This little vignette is not about Christiania Polk, but I mention this extraordinary woman because she married Isaac McCoy, who was perhaps America’s the most important missionary to this country’s Indians. That Christiania was an important part of McCoy’s ministry is surprising when we learn that her mother and three siblings had been captured by Ottawa Indians and held as prisoners for years before being found and rescued by her father, Captain Polk.
Christiania’s husband, Isaac McCoy, was born in Pennsylvania in 1784, but his family shortly thereafter moved to Kentucky, two years before it became a state. He was saved by God’s grace and baptized in 1801, and he was ordained to the gospel ministry in October 1810. Six years later he became a missionary to the natives, serving among many different tribes including the Potawatomis and Ottawas and later the Choctaws and Cherokees and dozens of others. In 1822 one of the family’s daughters was killed by an Indian, but it just intensified the McCoy’s dedication to their evangelism. He and Christiania recognized that one of the greatest hindrances to their evangelistic work was the white man’s wicked sale of alcohol.

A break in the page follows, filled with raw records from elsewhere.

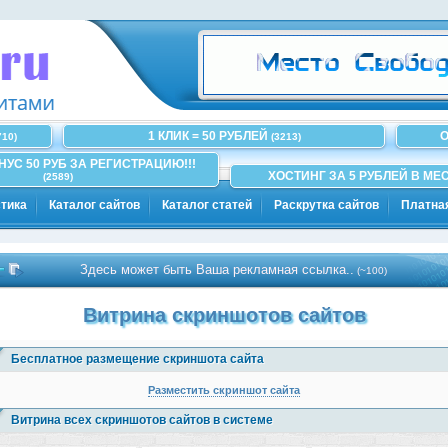
1 КЛИК = 50 РУБЛЕЙ
О
710)
(3213)
ОНУС 50 РУБ ЗА РЕГИСТРАЦИЮ!!!
ХОСТИНГ ЗА 5 РУБЛЕЙ В МЕС
(2589)
тика
Каталог сайтов
Каталог статей
Раскрутка сайтов
Платна
Здесь может быть Ваша рекламная ссылка..
(~100)
Витрина скриншотов сайтов
Бесплатное размещение скриншота сайта
Разместить скриншот сайта
Витрина всех скриншотов сайтов в системе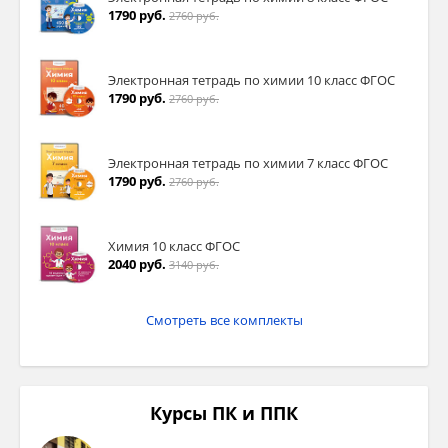
1790 руб.
2760 руб.
Электронная тетрадь по химии 10 класс ФГОС
1790 руб.
2760 руб.
Электронная тетрадь по химии 7 класс ФГОС
1790 руб.
2760 руб.
Химия 10 класс ФГОС
2040 руб.
3140 руб.
Смотреть все комплекты
Курсы ПК и ППК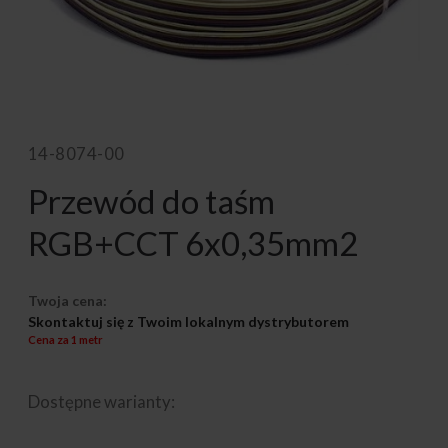
14-8074-00
Przewód do taśm
RGB+CCT 6x0,35mm2
Twoja cena:
Skontaktuj się z Twoim lokalnym dystrybutorem
Cena za 1 metr
Dostępne warianty: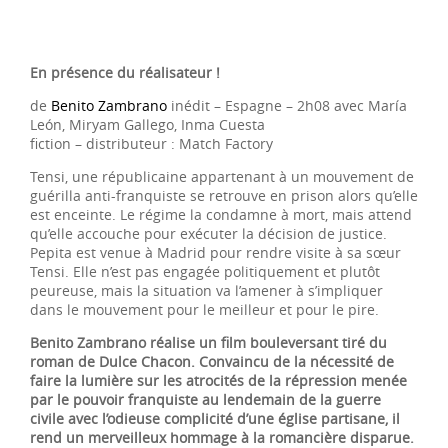
En présence du réalisateur !
de
Benito Zambrano
inédit – Espagne – 2h08 avec María
León, Miryam Gallego, Inma Cuesta
fiction – distributeur : Match Factory
Tensi, une républicaine appartenant à un mouvement de
guérilla anti-franquiste se retrouve en prison alors qu’elle
est enceinte. Le régime la condamne à mort, mais attend
qu’elle accouche pour exécuter la décision de justice.
Pepita est venue à Madrid pour rendre visite à sa sœur
Tensi. Elle n’est pas engagée politiquement et plutôt
peureuse, mais la situation va l’amener à s’impliquer
dans le mouvement pour le meilleur et pour le pire.
Benito Zambrano réalise un film bouleversant tiré du
roman de Dulce Chacon. Convaincu de la nécessité de
faire la lumière sur les atrocités de la répression menée
par le pouvoir franquiste au lendemain de la guerre
civile avec l’odieuse complicité d’une église partisane, il
rend un merveilleux hommage à la romancière disparue.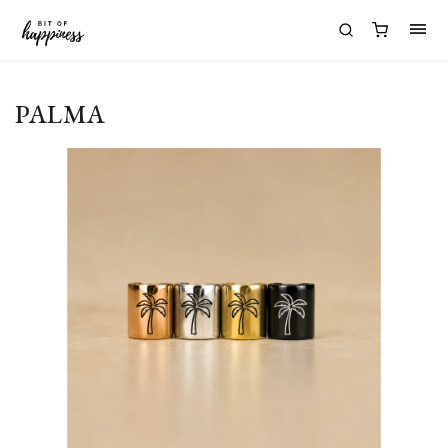
PALMA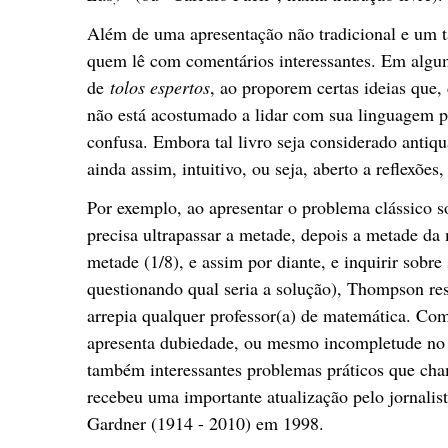
Além de uma apresentação não tradicional e um t
quem lê com comentários interessantes. Em algu
de
tolos espertos
, ao proporem certas ideias que
não está acostumado a lidar com sua linguagem p
confusa. Embora tal livro seja considerado antiqu
ainda assim, intuitivo, ou seja, aberto a reflexõ
Por exemplo, ao apresentar o problema clássico s
precisa ultrapassar a metade, depois a metade da
metade (1/8), e assim por diante, e inquirir sobre 
questionando qual seria a solução), Thompson re
arrepia qualquer professor(a) de matemática. Co
apresenta dubiedade, ou mesmo incompletude no
também interessantes problemas práticos que cham
recebeu uma importante atualização pelo jornali
Gardner (1914 - 2010) em 1998.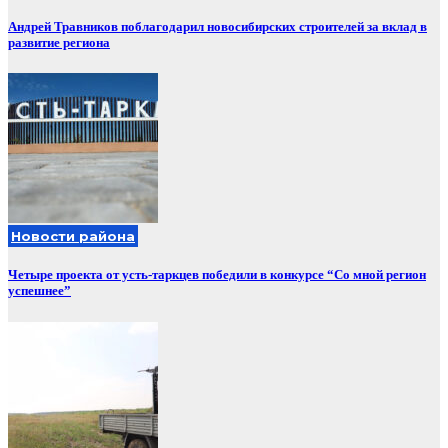
Андрей Травников поблагодарил новосибирских строителей за вклад в
развитие региона
Новости района
Четыре проекта от усть-таркцев победили в конкурсе “Со мной регион
успешнее”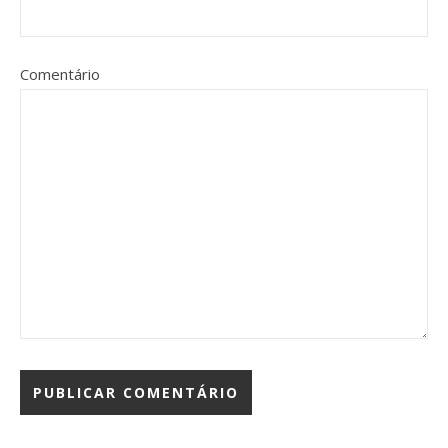
Comentário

I have never asked any of my native friends about their perspective on Isaac McCoy, but I have read that it was out of a sincere desire to rescue the natives from the white man’s sins, that he became the primary proponent of the establishment of the Indian Territory in what is now Oklahoma. He surveyed most of the area, dividing it up between tribes, and he was constantly urging the government to implement his plans. Eventually they did, but for reasons quite different from that of McCoy.
On this day in 1825, Isaac McCoy preached the first gospel message in a village of the Miami tribe on the edge of Lake Michigan. Four years later it was determined by the Illinois Legislature that the place could become a transportation hub for the area, calling it “Chicago” which was a derivative of the old Indian name “Checagou.”